In my Java code, I am using Guava's Multimap (com.google.common.collect.Multimap) by using this:

 Multimap<Integer, Integer> Index = HashMultimap.create()

Here, Multimap key is some portion of a URL and value is another portion of the URL (converted into an integer). Now, I assign my JVM 2560 Mb (2.5 GB) heap space (by using Xmx and Xms). However, it can only store 9 millions of such (key,value) pairs of integers (approx 10 million). But, theoretically (according to memory occupied by int) it should store more.

Can anybody help me,

  1. Why is Multimap using lots of memory? I checked my code and without inserting pairs into the Multimap, it only uses 1/2 MB of memory.
  2. 2.

Is there another way or home-baked solution to solve this memory issue? Means, Is there any way to reduce those object overheads as I want to store only int-int? In any other language ? Or any other solution (home-baked preferred) to solve issue I faced, means DB based or something like that solution.


Solution

  • There's a huge amount of overhead associated with Multimap. At a minimum:

    • Each key and value is an Integer object, which (at a minimum) doubles the storage requirements of each int value.
    • Each unique key value in the HashMultimap is associated with a Collection of values (according to the source, the Collection is a Hashset).
    • Each Hashset is created with default space for 8 values.

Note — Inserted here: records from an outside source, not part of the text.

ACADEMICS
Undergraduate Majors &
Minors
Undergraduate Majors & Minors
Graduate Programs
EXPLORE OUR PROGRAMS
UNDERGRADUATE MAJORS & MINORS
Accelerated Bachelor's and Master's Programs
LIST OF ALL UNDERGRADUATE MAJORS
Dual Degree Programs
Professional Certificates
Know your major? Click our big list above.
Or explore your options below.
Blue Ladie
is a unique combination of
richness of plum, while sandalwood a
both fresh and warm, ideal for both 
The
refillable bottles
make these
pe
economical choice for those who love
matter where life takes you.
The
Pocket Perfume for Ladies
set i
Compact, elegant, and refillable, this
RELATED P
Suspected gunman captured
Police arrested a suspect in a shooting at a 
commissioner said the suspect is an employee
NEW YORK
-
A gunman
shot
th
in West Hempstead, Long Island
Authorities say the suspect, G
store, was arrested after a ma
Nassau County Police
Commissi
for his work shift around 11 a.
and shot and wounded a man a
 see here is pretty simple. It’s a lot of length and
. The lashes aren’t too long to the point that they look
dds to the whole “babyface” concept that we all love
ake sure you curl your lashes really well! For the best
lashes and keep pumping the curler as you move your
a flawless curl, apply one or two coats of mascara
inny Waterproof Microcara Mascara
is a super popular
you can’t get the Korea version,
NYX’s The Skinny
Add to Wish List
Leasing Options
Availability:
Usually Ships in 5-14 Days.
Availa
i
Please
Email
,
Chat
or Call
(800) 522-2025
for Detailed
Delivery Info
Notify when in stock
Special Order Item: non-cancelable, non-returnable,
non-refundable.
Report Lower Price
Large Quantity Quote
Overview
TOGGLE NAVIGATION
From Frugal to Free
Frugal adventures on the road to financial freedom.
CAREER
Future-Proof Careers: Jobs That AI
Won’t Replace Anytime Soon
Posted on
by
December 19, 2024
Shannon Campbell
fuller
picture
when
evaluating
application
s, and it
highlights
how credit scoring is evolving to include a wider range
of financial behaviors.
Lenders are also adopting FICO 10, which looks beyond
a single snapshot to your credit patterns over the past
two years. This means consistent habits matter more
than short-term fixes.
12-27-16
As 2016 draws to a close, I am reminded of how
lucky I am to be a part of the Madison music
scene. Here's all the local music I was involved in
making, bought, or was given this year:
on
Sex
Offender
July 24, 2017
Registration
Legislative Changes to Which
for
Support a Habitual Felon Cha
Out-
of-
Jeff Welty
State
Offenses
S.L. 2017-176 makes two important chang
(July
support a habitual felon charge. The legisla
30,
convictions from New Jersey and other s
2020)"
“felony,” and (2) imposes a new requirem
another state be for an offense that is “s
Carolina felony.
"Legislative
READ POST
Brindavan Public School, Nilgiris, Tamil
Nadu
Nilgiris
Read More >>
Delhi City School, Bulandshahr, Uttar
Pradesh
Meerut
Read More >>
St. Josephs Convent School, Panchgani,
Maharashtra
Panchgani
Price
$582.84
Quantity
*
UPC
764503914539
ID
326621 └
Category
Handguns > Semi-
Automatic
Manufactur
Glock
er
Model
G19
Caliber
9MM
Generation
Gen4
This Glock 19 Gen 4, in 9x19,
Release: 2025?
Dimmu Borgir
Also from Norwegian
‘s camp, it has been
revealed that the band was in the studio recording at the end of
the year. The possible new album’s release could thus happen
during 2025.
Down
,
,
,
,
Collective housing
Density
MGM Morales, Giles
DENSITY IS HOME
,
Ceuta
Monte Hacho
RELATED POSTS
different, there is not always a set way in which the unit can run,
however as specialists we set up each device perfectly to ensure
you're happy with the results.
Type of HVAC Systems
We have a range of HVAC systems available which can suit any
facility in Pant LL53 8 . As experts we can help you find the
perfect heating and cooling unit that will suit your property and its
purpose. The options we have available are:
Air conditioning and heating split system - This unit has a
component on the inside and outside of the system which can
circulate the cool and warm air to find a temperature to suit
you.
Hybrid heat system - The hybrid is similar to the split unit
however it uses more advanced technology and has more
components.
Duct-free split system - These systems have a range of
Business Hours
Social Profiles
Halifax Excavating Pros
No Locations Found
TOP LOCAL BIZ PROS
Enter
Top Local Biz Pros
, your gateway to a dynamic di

    So each key/value pair requires (at a minimum) perhaps an order of magnitude more space than you might expect for two int values. (Somewhat less when multiple values are stored under a single key.) I would expect 10 million key/value pairs to take perhaps 400MB.

    Although you have 2.5GB of heap space, I wouldn't be all that surprised if that's not enough. The above estimate is, I think, on the low side. Plus, it only accounts for how much is needed to store the map once it is built. As the map grows, the table needs to be reallocated and rehashed, which temporarily at least doubles the amount of space used. Finally, all this assumes that int values and object references require 4 bytes. If the JVM is using 64-bit addressing, the byte count probably doubles.